* **DATA TO USE**:
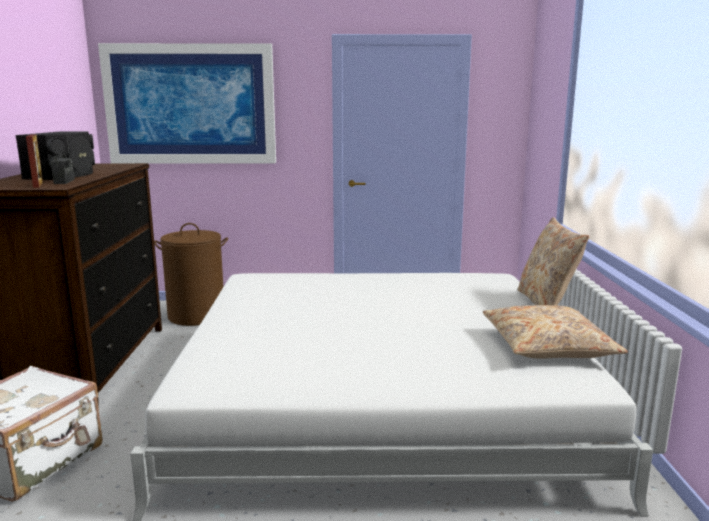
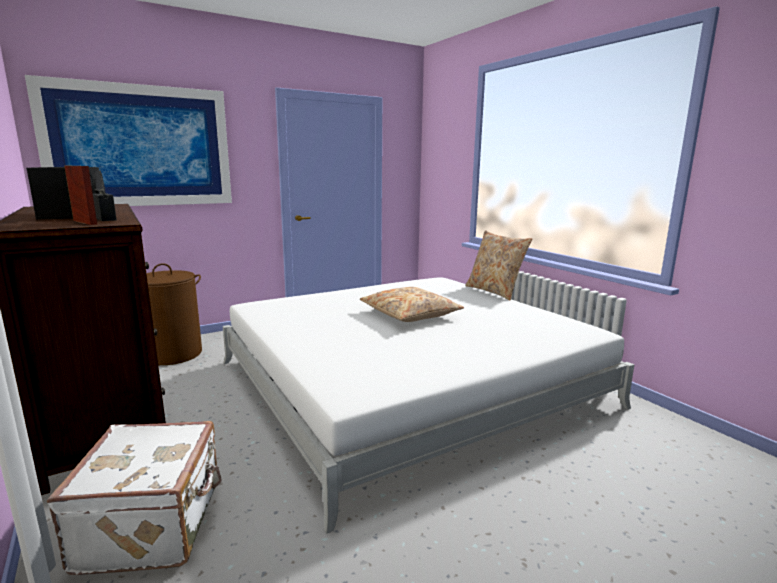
camera: 30 degrees left, 0 degrees up
(547, 346) = (539, 315): beige pillow -> beige pillow (410, 314)

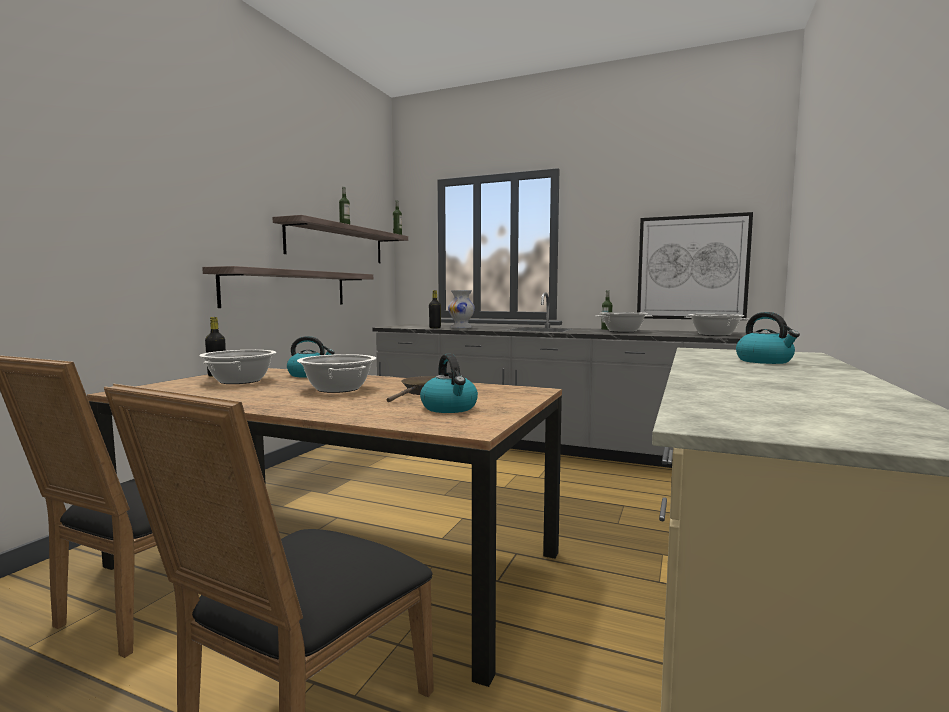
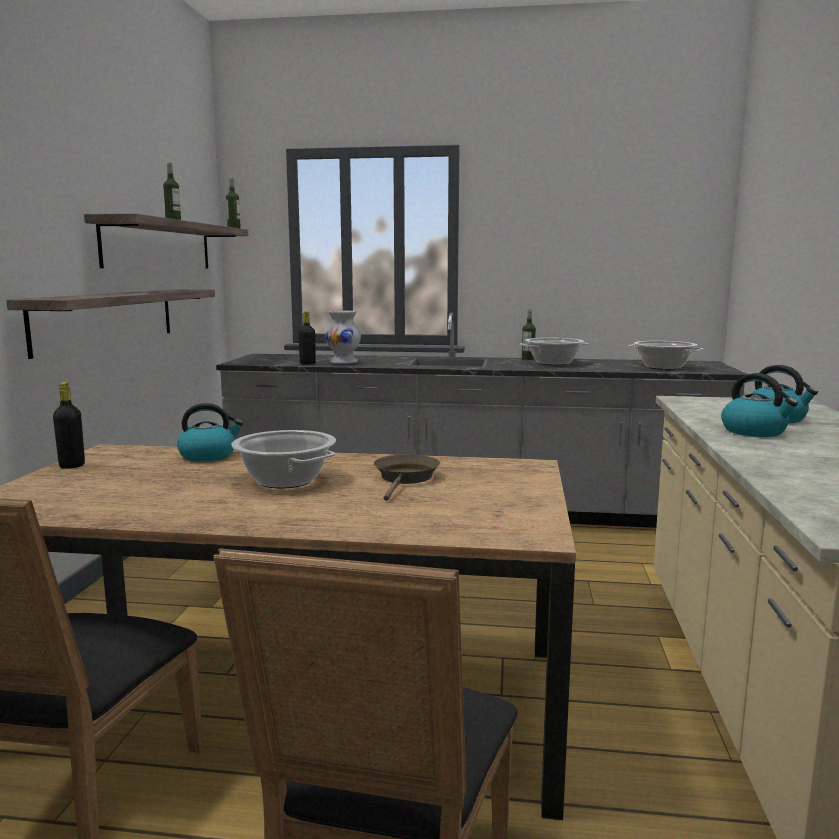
camera: 15 degrees left, 5 degrees up
(240, 381) = (124, 475): cooking pot -> none
(450, 408) = (469, 504): kettle -> kettle (755, 431)
(692, 268) = (625, 281): picture -> none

* **EXERCISE DESCRIPTION**:
Exactness is what counts here: copy each entry as given and omit its pictures.

* **SOLUTION BELOW**:
camera: 30 degrees left, 0 degrees up
(547, 346) = (539, 315): beige pillow -> beige pillow (410, 314)

camera: 15 degrees left, 5 degrees up
(240, 381) = (124, 475): cooking pot -> none
(450, 408) = (469, 504): kettle -> kettle (755, 431)
(692, 268) = (625, 281): picture -> none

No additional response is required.